WRITTEN TASK: Among the records, how many lines contain "Vacation"? Only the number is needed.

Stored records
-*-*-
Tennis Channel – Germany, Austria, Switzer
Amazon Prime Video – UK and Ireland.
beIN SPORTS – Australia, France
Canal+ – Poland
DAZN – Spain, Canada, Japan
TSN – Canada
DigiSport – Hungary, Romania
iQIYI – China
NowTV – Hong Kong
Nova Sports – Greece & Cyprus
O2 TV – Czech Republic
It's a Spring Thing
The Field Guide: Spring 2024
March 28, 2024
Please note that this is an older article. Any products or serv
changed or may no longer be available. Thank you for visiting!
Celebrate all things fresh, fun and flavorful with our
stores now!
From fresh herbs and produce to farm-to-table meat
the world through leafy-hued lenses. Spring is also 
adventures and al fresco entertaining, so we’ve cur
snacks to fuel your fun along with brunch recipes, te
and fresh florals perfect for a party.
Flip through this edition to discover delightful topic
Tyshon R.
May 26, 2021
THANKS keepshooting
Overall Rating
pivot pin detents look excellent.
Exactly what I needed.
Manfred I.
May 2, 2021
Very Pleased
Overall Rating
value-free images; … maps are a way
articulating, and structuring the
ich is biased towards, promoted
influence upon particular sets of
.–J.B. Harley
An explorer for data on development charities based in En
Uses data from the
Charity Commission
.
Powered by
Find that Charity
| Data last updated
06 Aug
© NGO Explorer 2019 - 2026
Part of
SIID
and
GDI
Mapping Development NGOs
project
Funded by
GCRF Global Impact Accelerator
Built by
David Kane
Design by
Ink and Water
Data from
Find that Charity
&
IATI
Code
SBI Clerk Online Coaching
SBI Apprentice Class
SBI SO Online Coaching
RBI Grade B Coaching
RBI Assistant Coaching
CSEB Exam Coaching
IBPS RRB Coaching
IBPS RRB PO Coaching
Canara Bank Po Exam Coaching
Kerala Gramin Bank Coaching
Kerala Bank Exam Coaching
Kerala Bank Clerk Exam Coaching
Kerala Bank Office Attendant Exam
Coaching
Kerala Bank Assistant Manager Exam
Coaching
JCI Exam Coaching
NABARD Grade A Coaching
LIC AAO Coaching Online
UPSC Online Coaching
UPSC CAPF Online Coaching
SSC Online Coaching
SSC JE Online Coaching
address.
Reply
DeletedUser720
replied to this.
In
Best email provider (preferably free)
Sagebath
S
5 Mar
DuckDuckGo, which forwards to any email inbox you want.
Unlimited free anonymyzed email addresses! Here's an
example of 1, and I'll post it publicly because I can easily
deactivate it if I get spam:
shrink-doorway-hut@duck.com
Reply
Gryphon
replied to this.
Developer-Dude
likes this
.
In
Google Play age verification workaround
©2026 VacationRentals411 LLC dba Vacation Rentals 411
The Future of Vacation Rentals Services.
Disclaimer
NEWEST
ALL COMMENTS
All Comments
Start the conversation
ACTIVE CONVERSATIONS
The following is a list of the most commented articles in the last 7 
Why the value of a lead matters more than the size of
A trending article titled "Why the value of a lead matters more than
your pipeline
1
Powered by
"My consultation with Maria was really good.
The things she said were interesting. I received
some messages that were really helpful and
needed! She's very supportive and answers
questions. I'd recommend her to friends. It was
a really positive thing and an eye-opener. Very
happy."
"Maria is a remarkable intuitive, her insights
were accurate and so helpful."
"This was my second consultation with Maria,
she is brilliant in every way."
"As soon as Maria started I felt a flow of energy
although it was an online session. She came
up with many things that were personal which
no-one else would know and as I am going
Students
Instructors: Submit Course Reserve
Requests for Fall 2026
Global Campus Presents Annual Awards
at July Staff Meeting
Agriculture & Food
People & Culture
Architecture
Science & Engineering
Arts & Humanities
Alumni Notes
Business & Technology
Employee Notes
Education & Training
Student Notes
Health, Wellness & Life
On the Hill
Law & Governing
-*-*-
ANSWER: 2